*** Task data

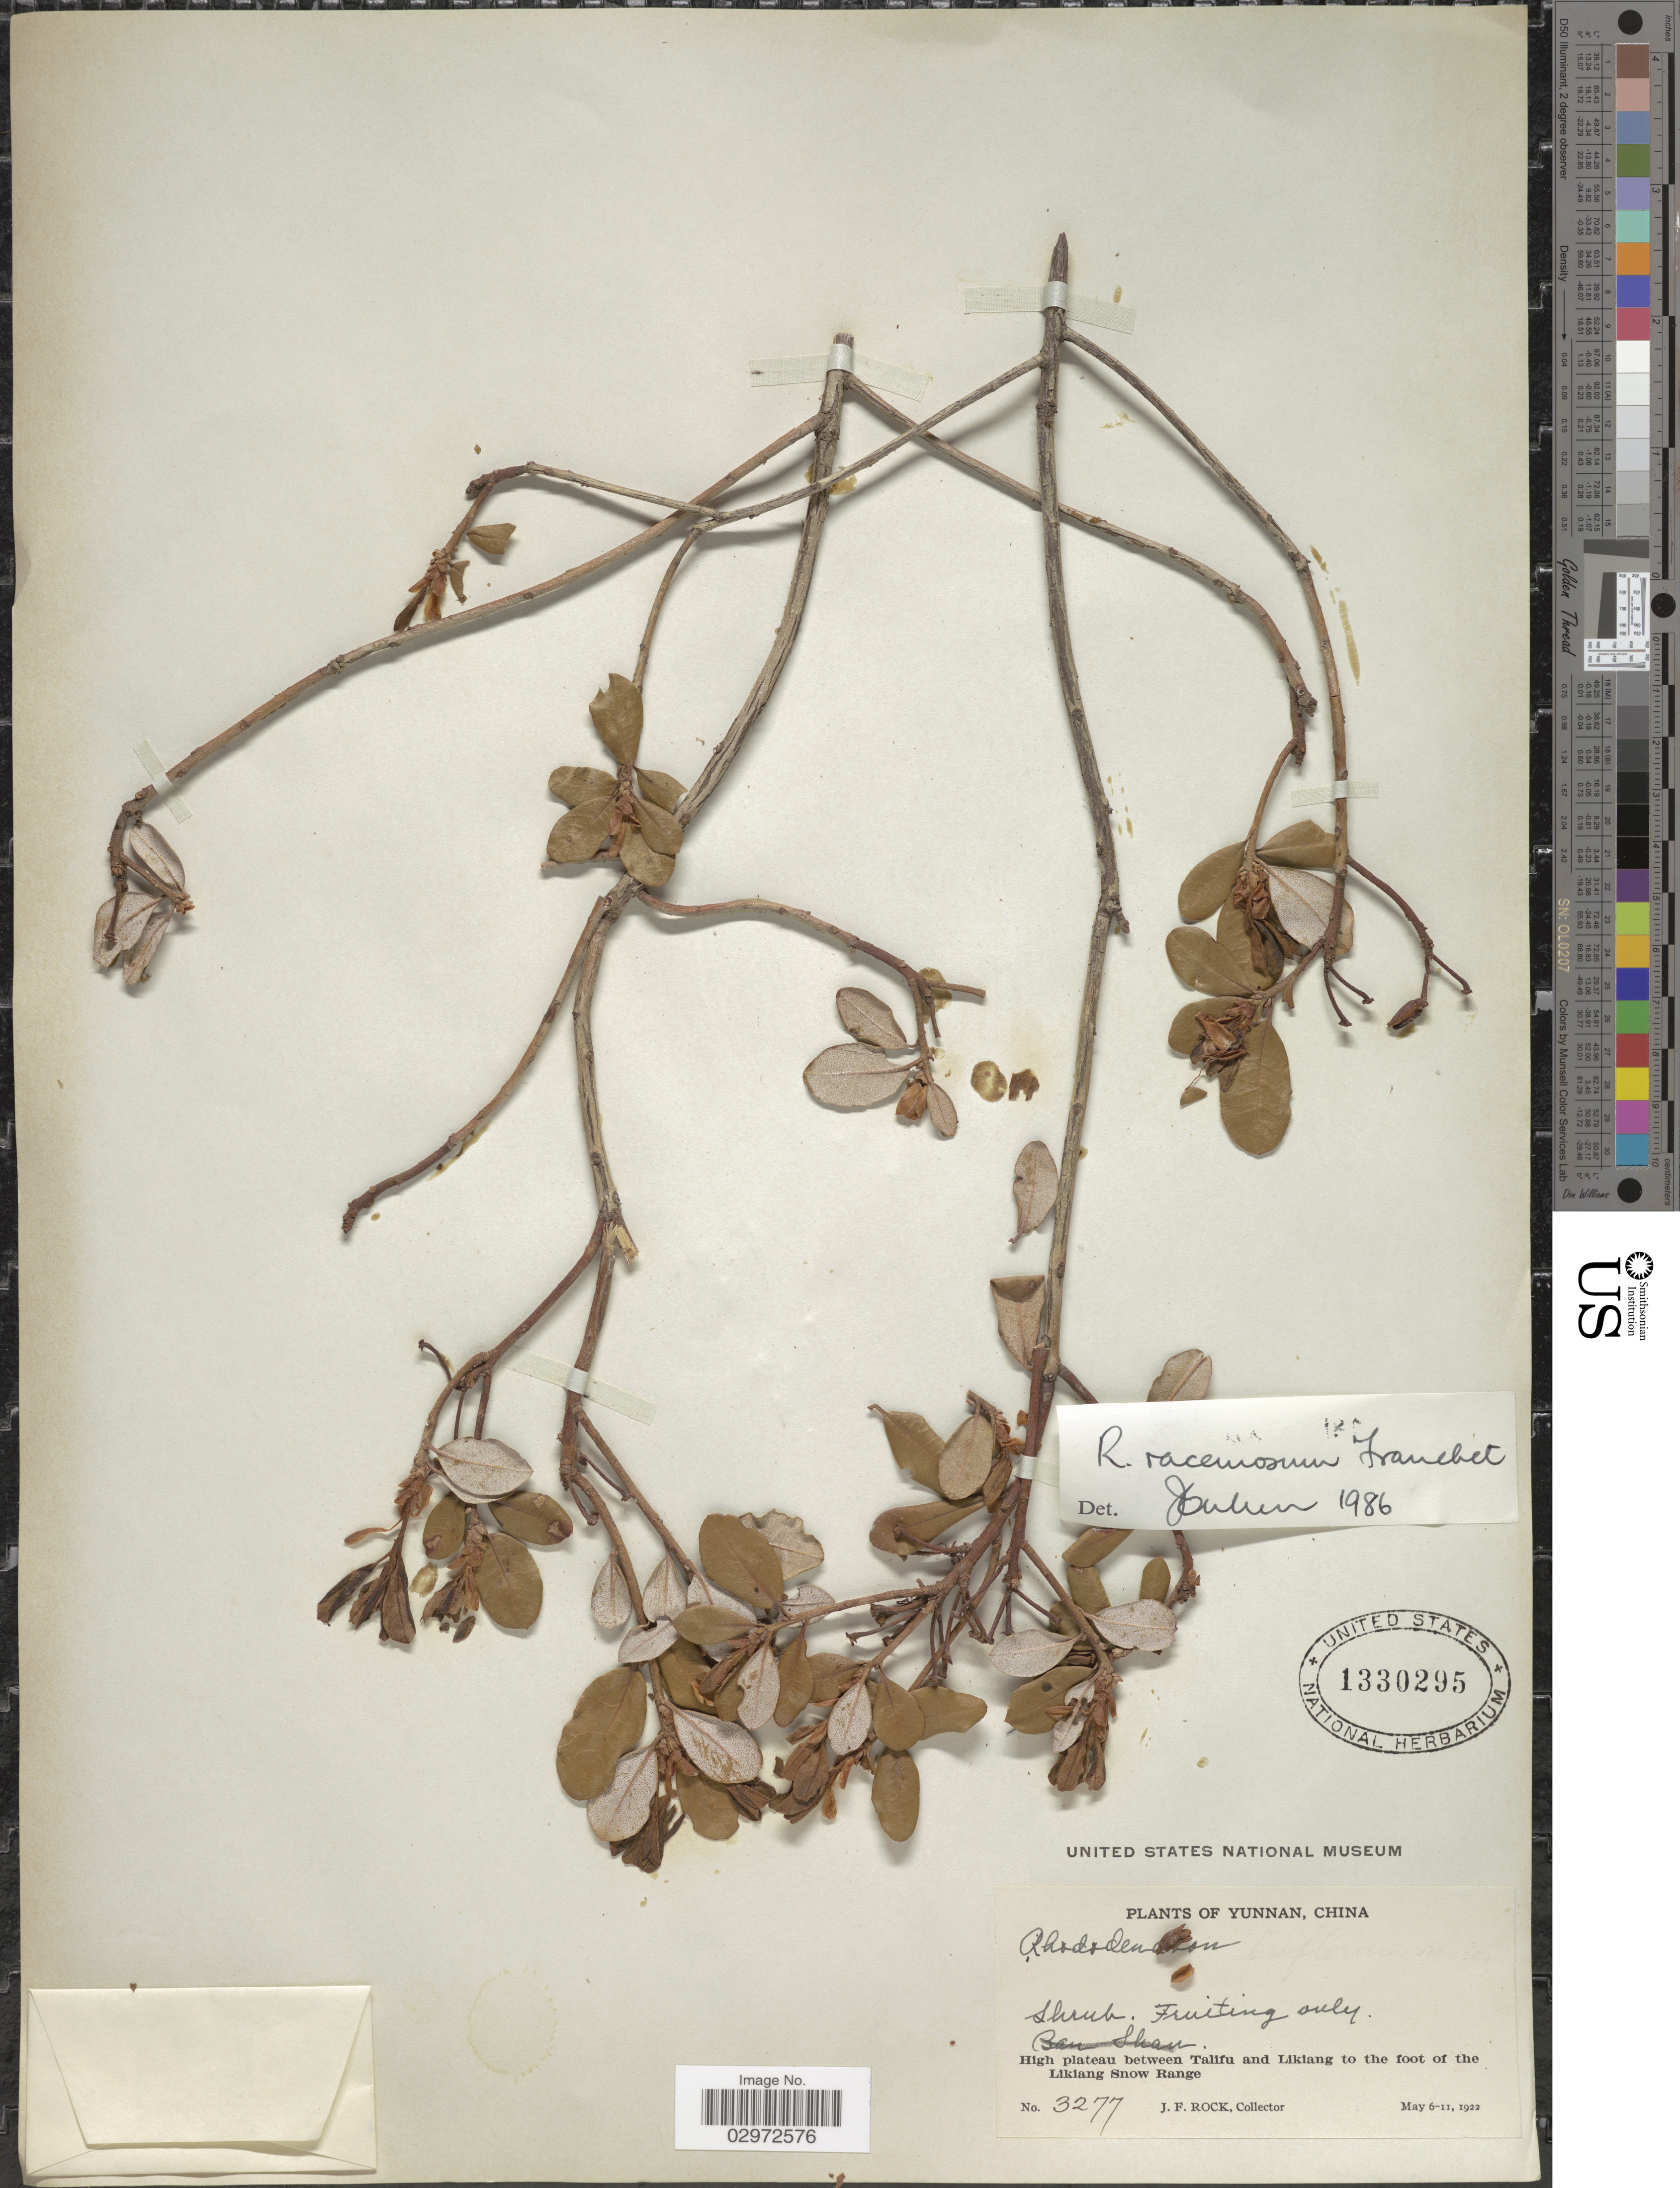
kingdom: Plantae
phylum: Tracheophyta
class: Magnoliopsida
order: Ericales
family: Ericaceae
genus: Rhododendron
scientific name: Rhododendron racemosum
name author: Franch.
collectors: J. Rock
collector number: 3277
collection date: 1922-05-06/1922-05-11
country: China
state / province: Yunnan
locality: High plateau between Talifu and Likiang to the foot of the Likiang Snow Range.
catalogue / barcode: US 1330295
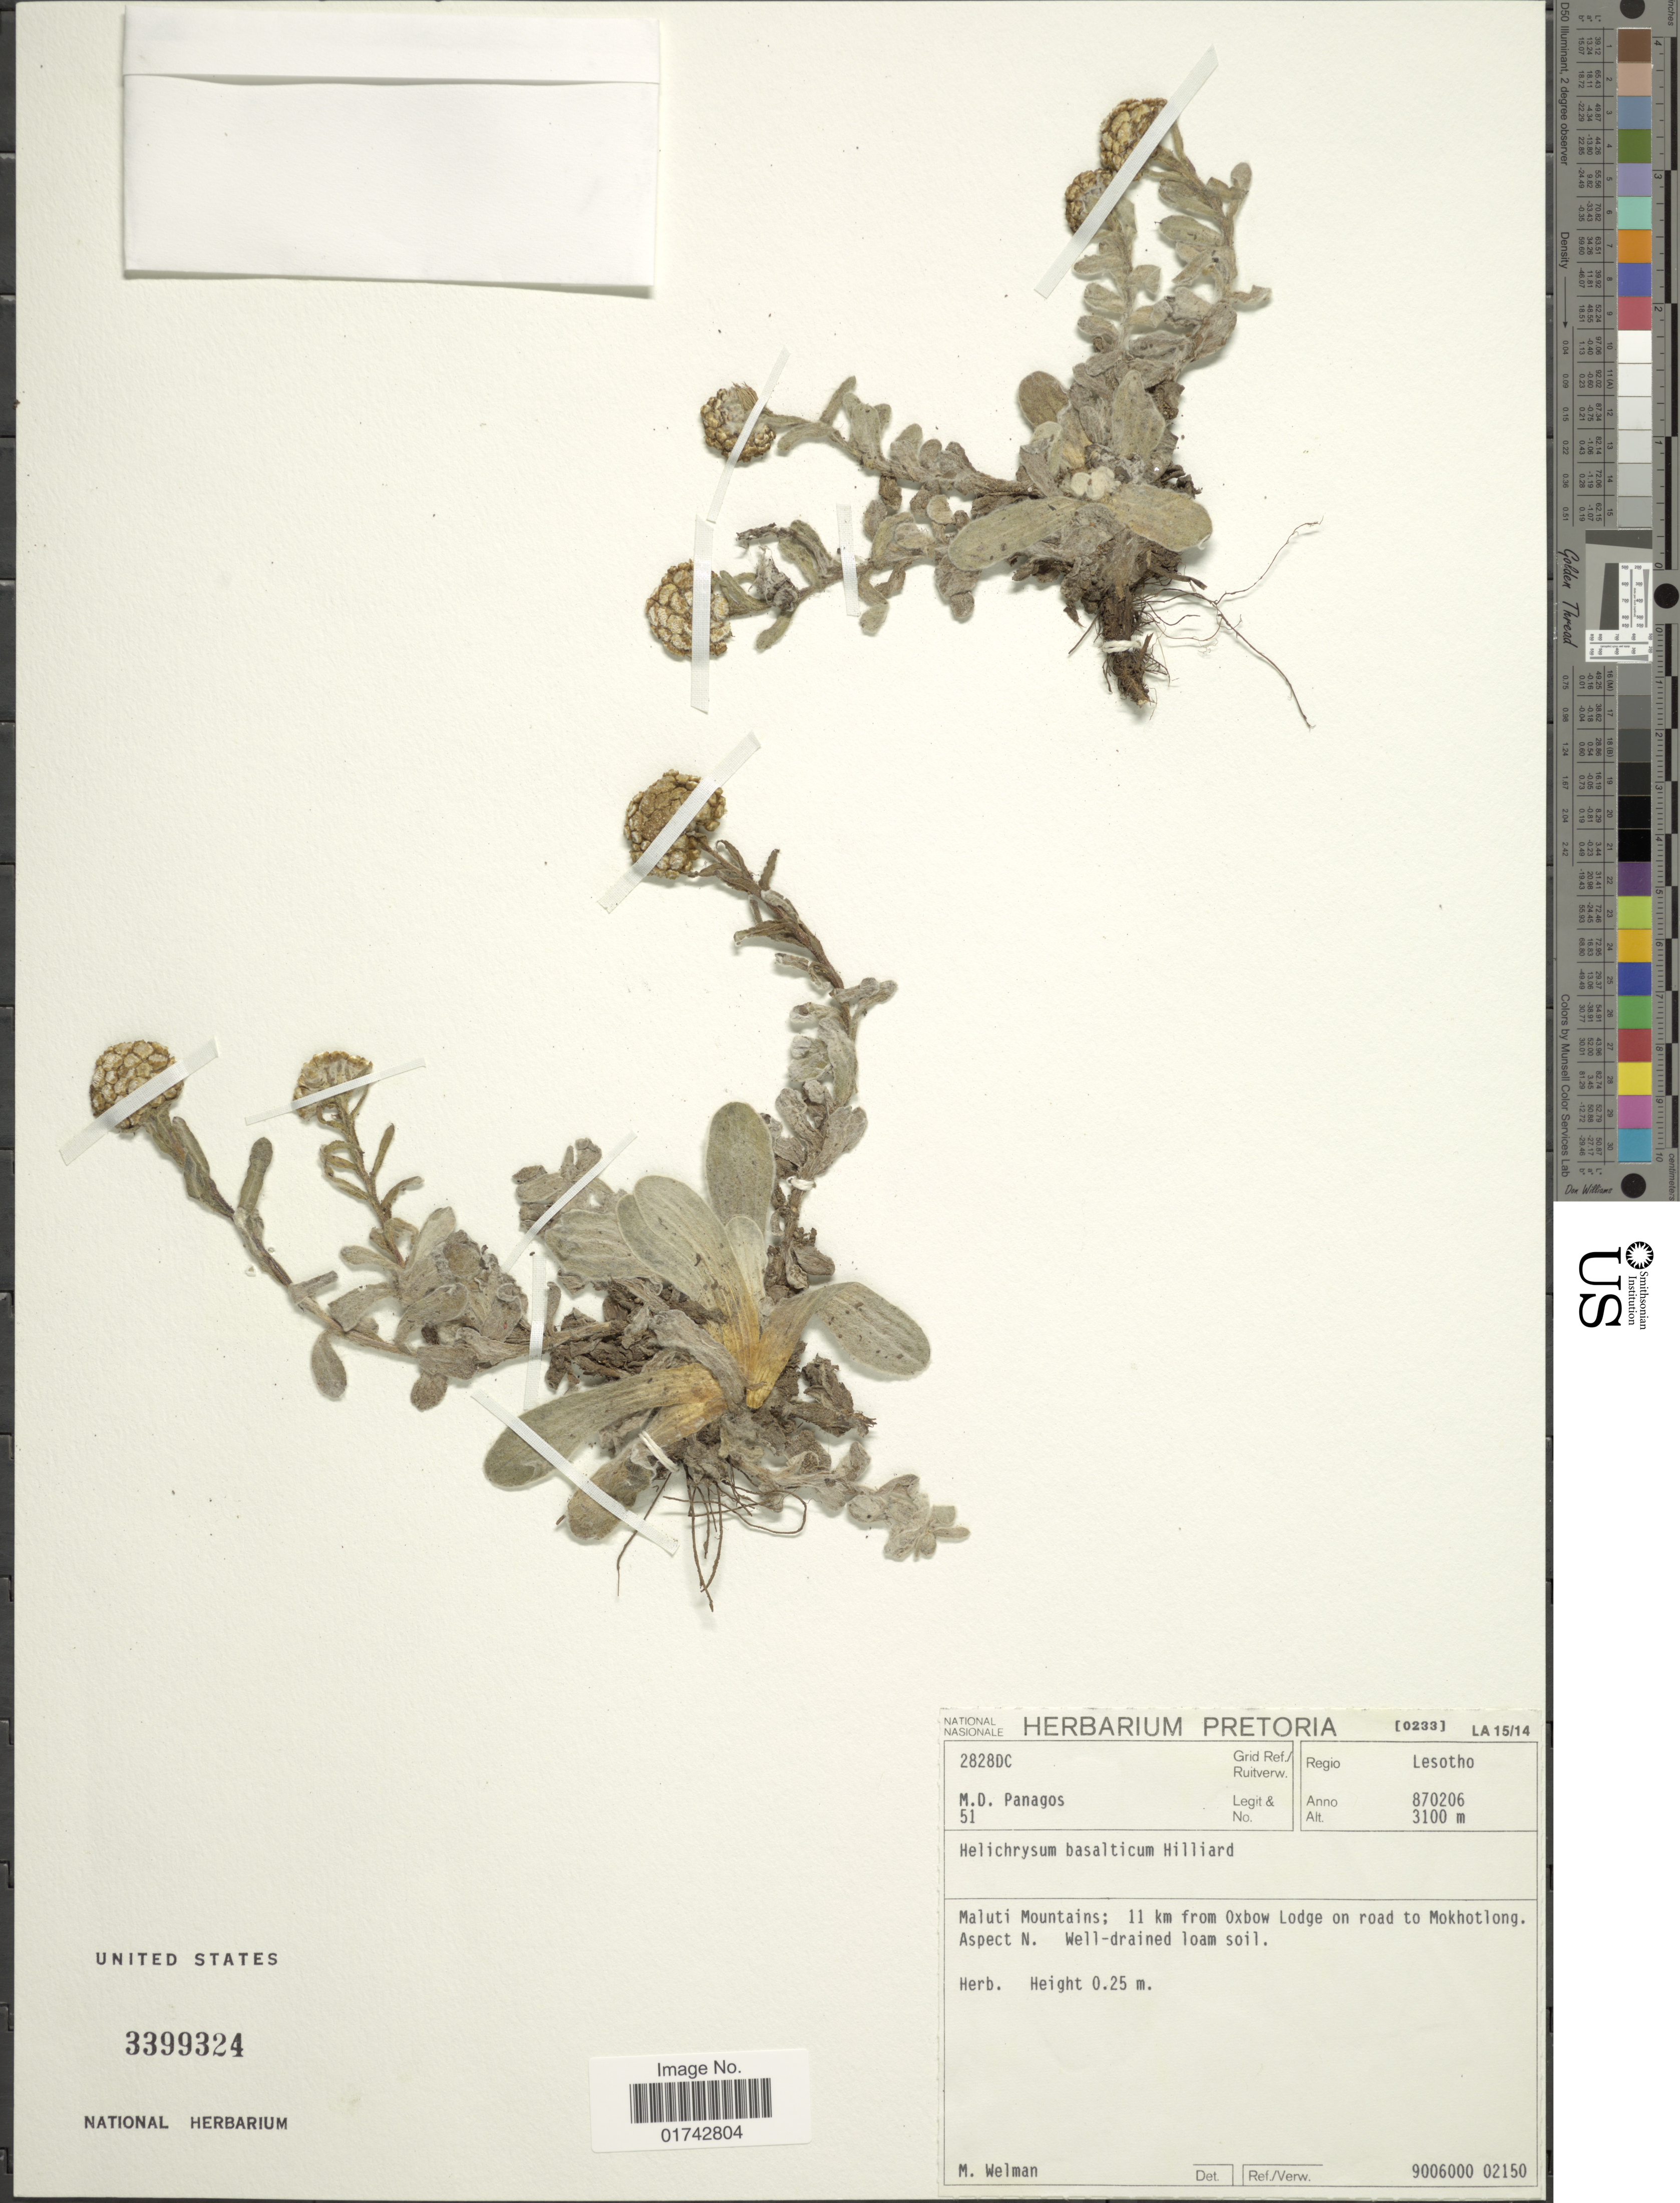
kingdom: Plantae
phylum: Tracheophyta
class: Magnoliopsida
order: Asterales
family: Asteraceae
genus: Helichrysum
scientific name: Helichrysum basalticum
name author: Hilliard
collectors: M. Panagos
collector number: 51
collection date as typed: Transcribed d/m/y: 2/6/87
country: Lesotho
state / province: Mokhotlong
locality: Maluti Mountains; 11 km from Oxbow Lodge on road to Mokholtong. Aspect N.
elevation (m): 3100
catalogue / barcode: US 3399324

******

» **Task objective**: Retype all of the records above exactly as they appear, line by line, omitting the pictures.

» **Final result**:
kingdom: Plantae
phylum: Tracheophyta
class: Magnoliopsida
order: Ericales
family: Ericaceae
genus: Rhododendron
scientific name: Rhododendron racemosum
name author: Franch.
collectors: J. Rock
collector number: 3277
collection date: 1922-05-06/1922-05-11
country: China
state / province: Yunnan
locality: High plateau between Talifu and Likiang to the foot of the Likiang Snow Range.
catalogue / barcode: US 1330295
kingdom: Plantae
phylum: Tracheophyta
class: Magnoliopsida
order: Asterales
family: Asteraceae
genus: Helichrysum
scientific name: Helichrysum basalticum
name author: Hilliard
collectors: M. Panagos
collector number: 51
collection date as typed: Transcribed d/m/y: 2/6/87
country: Lesotho
state / province: Mokhotlong
locality: Maluti Mountains; 11 km from Oxbow Lodge on road to Mokholtong. Aspect N.
elevation (m): 3100
catalogue / barcode: US 3399324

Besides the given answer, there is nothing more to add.